3. Melalui internet cara ini efektif walau tak semua orang memakai internet tapi cara ini cukup memberikan informasi yang lebih kepada orang karena saat ini orang banyak membuka internet seperti facebook, twitter, yahoo, google, instagram dan lain – lain.

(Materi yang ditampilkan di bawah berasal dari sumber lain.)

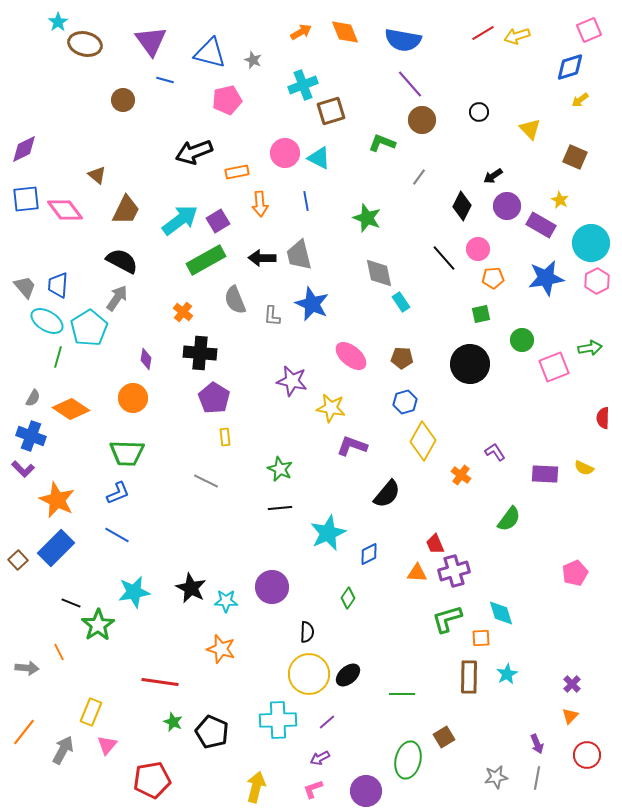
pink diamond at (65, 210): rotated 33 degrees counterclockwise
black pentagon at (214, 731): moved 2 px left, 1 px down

Kendala usaha yaitu adanya persaingan pasar yang cukup ketat. Sekarang ini jumlah produsen Makaroni Goreng sudah cukup banyak di pasaran, sehingga kita dituntut untuk menghasilkan cita rasa yang lezat dan melengkapinya dengan kemasan yang bisa menarik perhatian konsumen.
2.7 Rencana Keuangan
Dalam berwirausaha tujuan yang paling utama ialah memperoleh keuntungan. Keuntungan di sini tergantung pada apa yang kita hasilkan dan bagaimana cara menjual produk tersebut. Dalam sehari diharapkan kita dapat menghasilkan dan menjual makaroni ini sebanyak 30 bungkus. Dari pembuatan Makaroni ini dibutuhkan juga minyak untuk melakukan proses penggorengan, agar rasa makaroni ini gurih, renyah dan enak maka dalam proses pembuatannya dibutuhkan bumbu – bumbu sebagai penyedap rasa. Langkah selanjutnya adalah pengemasan maka membutuhkan kemasan untuk mengemas makaroni ini sebagai biaya pembungkus, setelah semuanya sudah siap maka makaroni tersebut tinggal dipasarkan/dijual, dengan itu maka kita membutuhkan biaya transportasi.
1. Biaya Bahan Baku
No Bahan Baku Jumlah Harga satuan Total harga
1. Makaroni mentah 3 kg Rp. 15.000 Rp. 45.000
2. Minyak goreng 1 Liter Rp. 16.000 Rp. 16.000
3. Bumbu penyedap rasa 1 dus Rp. 6.000 Rp. 6.000
4. Bumbu lada hitam Rp. 6.000 Rp. 6.000
5. Bumbu keju manis Rp. 5.000 Rp. 5.000
7. Bumbu barbeque Rp. 5.000 Rp. 5.000
8. Bumbu rujak Rp. 10.000 Rp. 10.000
Total biaya bahan baku Rp. 100.000
2. Biaya Peralatan
No Peralatan Harga
1. Plastik Rp. 8.000
2. Kompor gas Rp. 18.000
3. Tissu Rp. 6.500
Total biaya peralatan Rp. 32.500
Biaya Ivestasi :
Investasi = Total biaya bahan baku + Total biaya peralatan = Rp. 100.000 + Rp. 32.500
= RP. 132.500
Perkiraan pendapatan
Penjualan Makaroni Rindu
Original 15 bungkus x Rp. 6.000 = Rp. 90.000 Via rasa 15 bungkus x Rp. 7.000 = Rp. 105.000
Total Penjualan = Rp. 195.000
Keuntungan
Laba = Total Pemasukan – total Biaya investasi = Rp. 195.000 – Rp. 132.500
BAB III PENUTUP
Berdasarkan uraian di atas dapat disimpulkan bahwa dalam memilih suatu usaha perlu mengetahui terlebih dahulu berbagai macam hal yang berhubungan dengan usaha yang didirikan. Seperti mengetahui peluang usaha, lokasi yang strategis, pemasaran produk dan aspek-aspek lain yang berkenaan dengan pendirian usaha, sehingga usaha yang akan dijalankan dapat berjalan dengan baik. Usaha ini tidak memerlukan modal yang cukup besar, namun memerlukan perencanaan yang matang. Usaha di bidang makanan ringan ini memberikan peluang pasar yang sangat luas. Sekarang permintaan konsumen akan isi makanan ringan semakin meningkat. Sasaran utama konsumen makaroni goreng yaitu mahasiswa dan masyarakat kalangan menengah ke bawah, sehingga harga jual yang tidak terlalu tinggi akan membantu memperlancar proses penjualan.